Southmoreland board to review investments
Southmoreland School Board agreed on Thursday to review its investment portfolio.
The district has more than $3 million in Scottdale Bank and Trust and more than $3 million in PNC Bank.
Director Tony Lizza questioned why the district shouldn’t move more money to Scottdale Bank and Trust, which provides about 1.25 percent return on investments compared to PNC Bank’s 0.41 percent return.
“That’s almost a mill that we’re losing there,” he said. “Besides that, every year Scottdale Bank donates almost $100,000 to the district to help out the students, so I don’t see why we don’t move some more money there to let them try to make a little more money.”
Business Manager Bill Porter reported at a previous meeting that the district’s auditor suggested the district obtain a letter from Scottdale Bank that would certify there was enough collateral with the bank to handle more funds from the district.
Acting Superintendent John Molnar said the Pennsylvania School Boards Association recommends that districts not “put all of your eggs in one basket.”

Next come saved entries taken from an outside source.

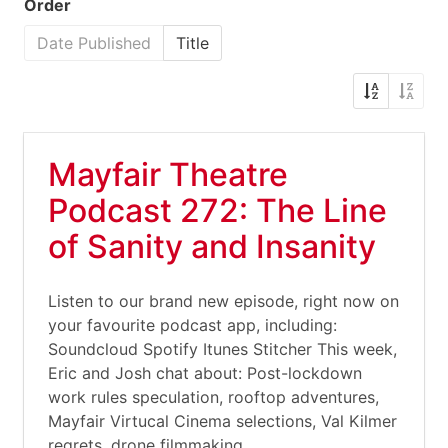
Order
Date Published
Title
Mayfair Theatre
Podcast 272: The Line
of Sanity and Insanity
Listen to our brand new episode, right now on
your favourite podcast app, including:
Soundcloud Spotify Itunes Stitcher This week,
Eric and Josh chat about: Post-lockdown
work rules speculation, rooftop adventures,
Mayfair Virtucal Cinema selections, Val Kilmer
regrets, drone filmmaking,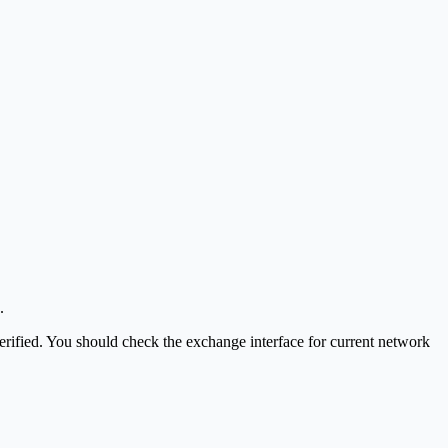
.
t verified. You should check the exchange interface for current network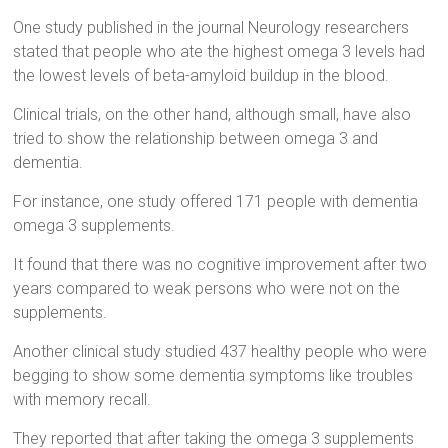
One study published in the journal Neurology researchers
stated that people who ate the highest omega 3 levels had
the lowest levels of beta-amyloid buildup in the blood.
Clinical trials, on the other hand, although small, have also
tried to show the relationship between omega 3 and
dementia.
For instance, one study offered 171 people with dementia
omega 3 supplements.
It found that there was no cognitive improvement after two
years compared to weak persons who were not on the
supplements.
Another clinical study studied 437 healthy people who were
begging to show some dementia symptoms like troubles
with memory recall.
They reported that after taking the omega 3 supplements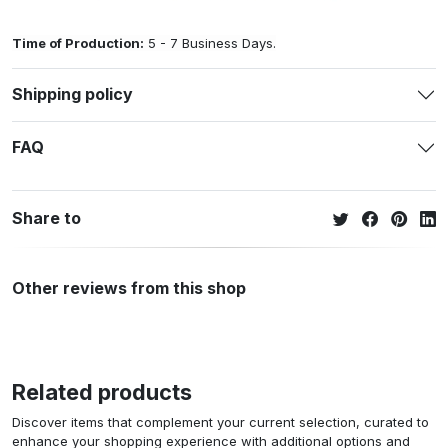
Time of Production:
5 - 7 Business Days.
Shipping policy
FAQ
Share to
Other reviews from this shop
Related products
Discover items that complement your current selection, curated to
enhance your shopping experience with additional options and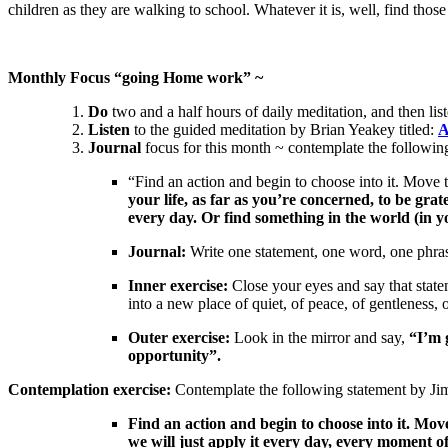
children as they are walking to school. Whatever it is, well, find those
Monthly Focus “going Home work” ~
Do
two and a half hours of daily meditation, and then list
Listen
to the guided meditation by Brian Yeakey titled:
A
Journal
focus for this month ~ contemplate the followin
“Find an action and begin to choose into it. Move 
your life, as far as you’re concerned, to be gra
every day. Or find something in the world (in yo
Journal:
Write one statement, one word, one phrase
Inner exercise:
Close your eyes and say that state
into a new place of quiet, of peace, of gentleness, 
Outer exercise:
Look in the mirror and say,
“I’m 
opportunity”.
Contemplation exercise:
Contemplate the following statement by J
Find an action and begin to choose into it. Mov
we will just apply it every day, every moment o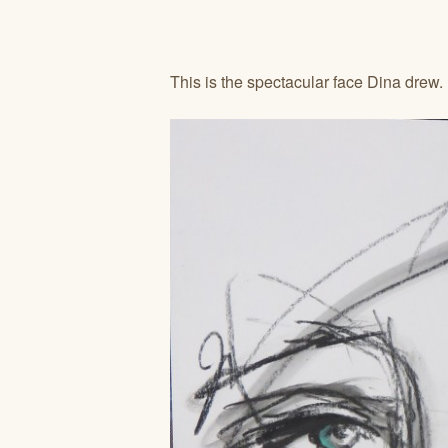
This is the spectacular face Dina drew.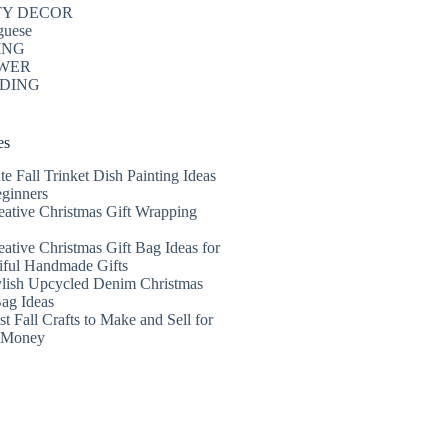
TY DECOR
guese
ING
WER
DING
es
te Fall Trinket Dish Painting Ideas
eginners
eative Christmas Gift Wrapping
eative Christmas Gift Bag Ideas for
iful Handmade Gifts
ylish Upcycled Denim Christmas
Bag Ideas
t Fall Crafts to Make and Sell for
a Money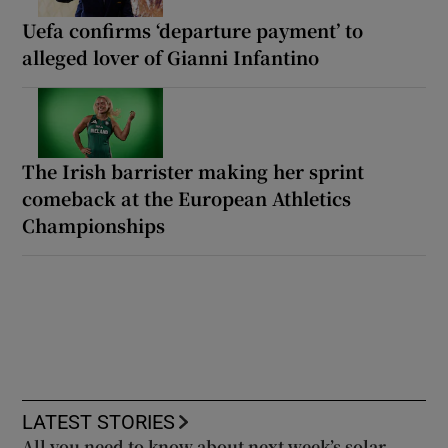
Uefa confirms ‘departure payment’ to
alleged lover of Gianni Infantino
The Irish barrister making her sprint
comeback at the European Athletics
Championships
LATEST STORIES
All you need to know about next week’s solar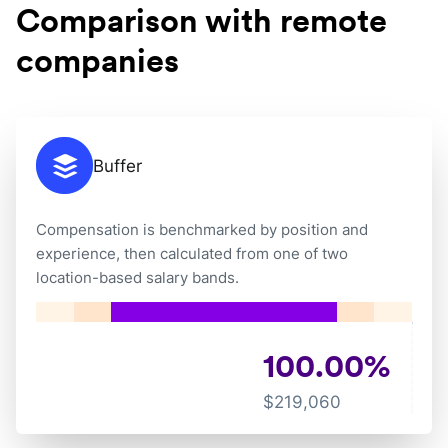
Comparison with remote
companies
Buffer
Compensation is benchmarked by position and
experience, then calculated from one of two
location-based salary bands.
100.00
%
$
219,060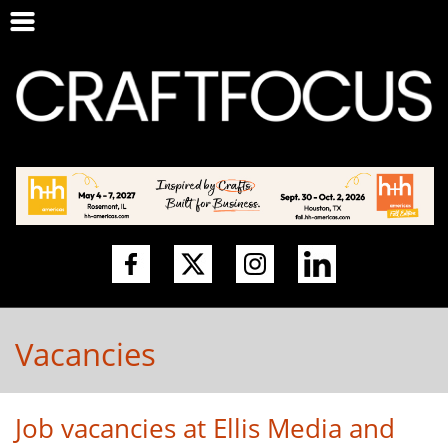
Vacancies
Job vacancies at Ellis Media and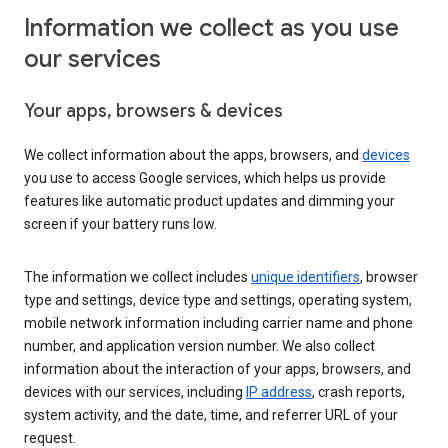
Information we collect as you use
our services
Your apps, browsers & devices
We collect information about the apps, browsers, and
devices
you use to access Google services, which helps us provide
features like automatic product updates and dimming your
screen if your battery runs low.
The information we collect includes
unique identifiers
, browser
type and settings, device type and settings, operating system,
mobile network information including carrier name and phone
number, and application version number. We also collect
information about the interaction of your apps, browsers, and
devices with our services, including
IP address
, crash reports,
system activity, and the date, time, and referrer URL of your
request.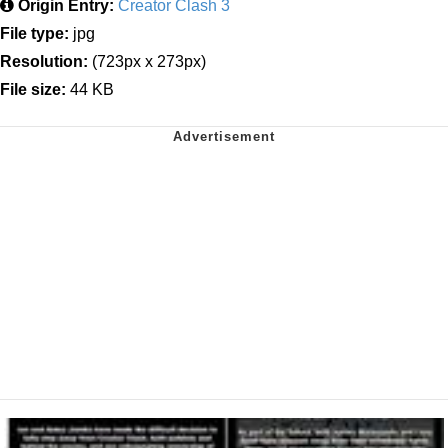
Origin Entry:
Creator Clash 3
File type:
jpg
Resolution:
(723px x 273px)
File size:
44 KB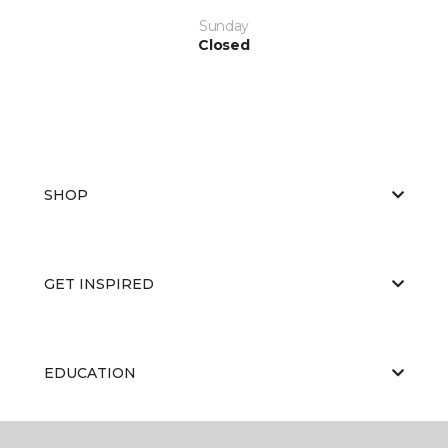
Sunday
Closed
SHOP
GET INSPIRED
EDUCATION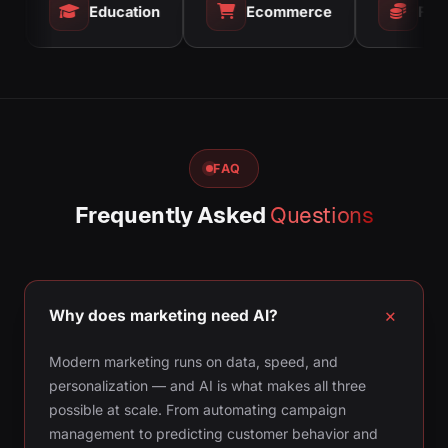
Education
Ecommerce
Finance
FAQ
Frequently Asked
Questions
Why does marketing need AI?
Modern marketing runs on data, speed, and
personalization — and AI is what makes all three
possible at scale. From automating campaign
management to predicting customer behavior and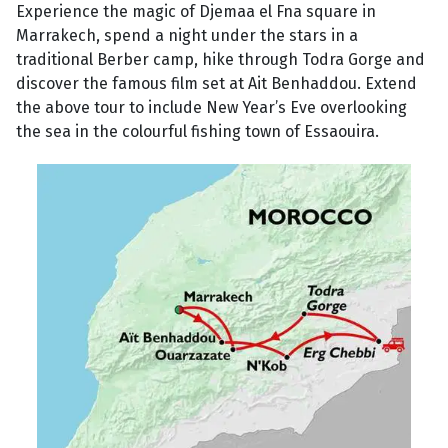
Experience the magic of Djemaa el Fna square in
Marrakech, spend a night under the stars in a
traditional Berber camp, hike through Todra Gorge and
discover the famous film set at Ait Benhaddou. Extend
the above tour to include New Year’s Eve overlooking
the sea in the colourful fishing town of Essaouira.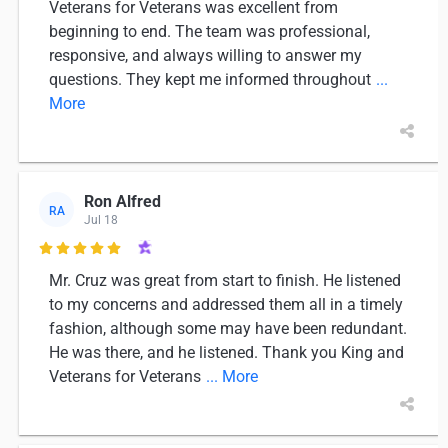
Veterans for Veterans was excellent from
beginning to end. The team was professional,
responsive, and always willing to answer my
questions. They kept me informed throughout
...
More
Ron Alfred
RA
Jul 18

Mr. Cruz was great from start to finish. He listened
to my concerns and addressed them all in a timely
fashion, although some may have been redundant.
He was there, and he listened. Thank you King and
Veterans for Veterans
... More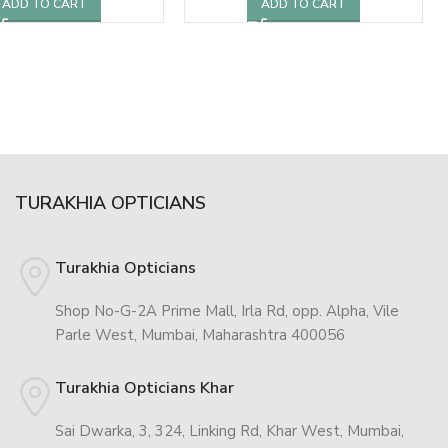
ADD TO CART
ADD TO CART
TURAKHIA OPTICIANS
Turakhia Opticians
Shop No-G-2A Prime Mall, Irla Rd, opp. Alpha, Vile
Parle West, Mumbai, Maharashtra 400056
Turakhia Opticians Khar
Sai Dwarka, 3, 324, Linking Rd, Khar West, Mumbai,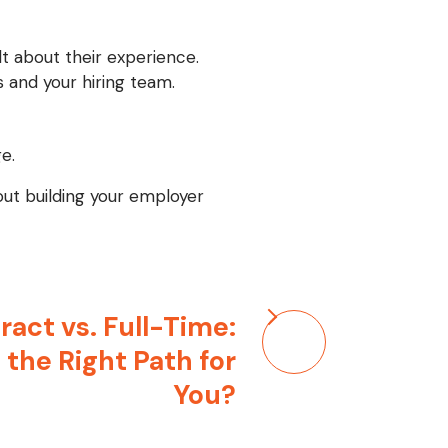
t about their experience.
 and your hiring team.
e.
bout building your employer
ract vs. Full-Time:
 the Right Path for
You?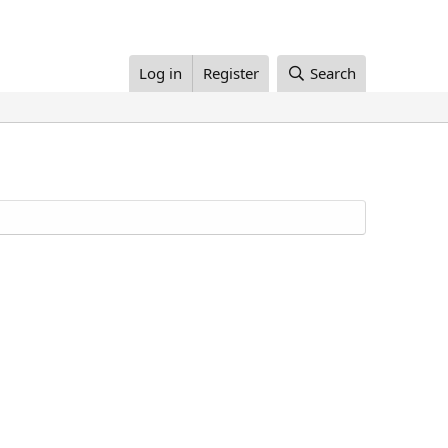
Log in
Register
Search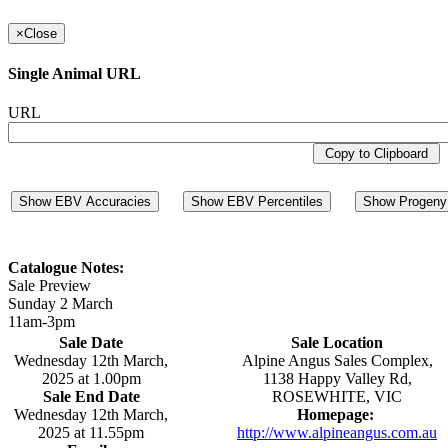
×
Close
Single Animal URL
URL
Copy to Clipboard
Show EBV Accuracies
Show EBV Percentiles
Show Progeny 
Catalogue Notes:
Sale Preview
Sunday 2 March
11am-3pm
Sale Date
Sale Location
Wednesday 12th March,
Alpine Angus Sales Complex,
2025 at 1.00pm
1138 Happy Valley Rd,
Sale End Date
ROSEWHITE, VIC
Wednesday 12th March,
Homepage:
2025 at 11.55pm
http://www.alpineangus.com.au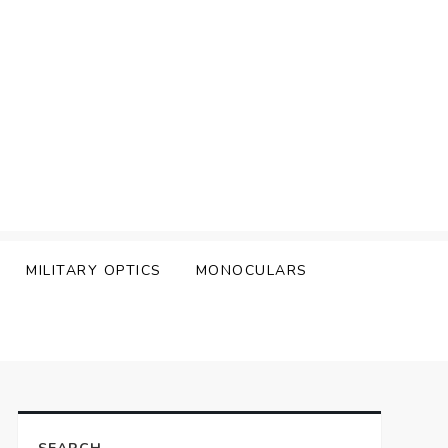
MILITARY OPTICS
MONOCULARS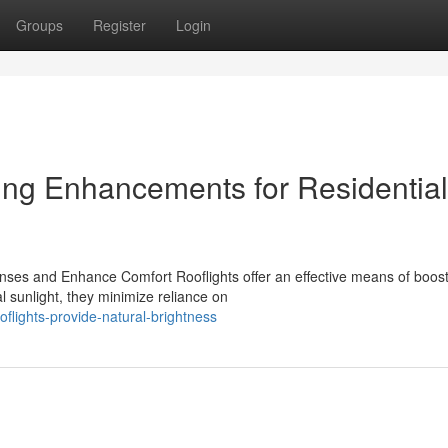
Groups
Register
Login
ting Enhancements for Residential
nses and Enhance Comfort Rooflights offer an effective means of boos
al sunlight, they minimize reliance on
flights-provide-natural-brightness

Director Catherine Fike asked Molnar whether the board could request Porter to look at different banks and their interest rates and what banks would be able to provide a letter certifying collateral for certain amounts of money invested.
In other business, resident Karen Kiefer presented the board with information from the Commonwealth Foundation website that showed the change in taxes per student from the 1997-98 school year to the 2007-08 school year.
A number of schools went down in taxes per student by up to 39 percent, but there were those that increased in taxes per student up to 21 percent, which is where the study listed Southmoreland School District.
But Director Levi Miller said that districts comparable to Southmoreland are about the same.
“Not to say that the ballpark we’re in is a good one, but we need more information on these figures,” he said.
Miller added that some of those districts that have reduced taxes per student are ones like McKeesport where there is a need for improvement by students on state tests.
Kiefer said she would is interested in continuing an examination of the tax rate.
“Bill Porter pointed out several things on the white board (at a previous meeting) that could be cut that really have very little to do with PSSA scores,” she said.
Some of those suggestions were to eliminate busing and budgeting for sports programs.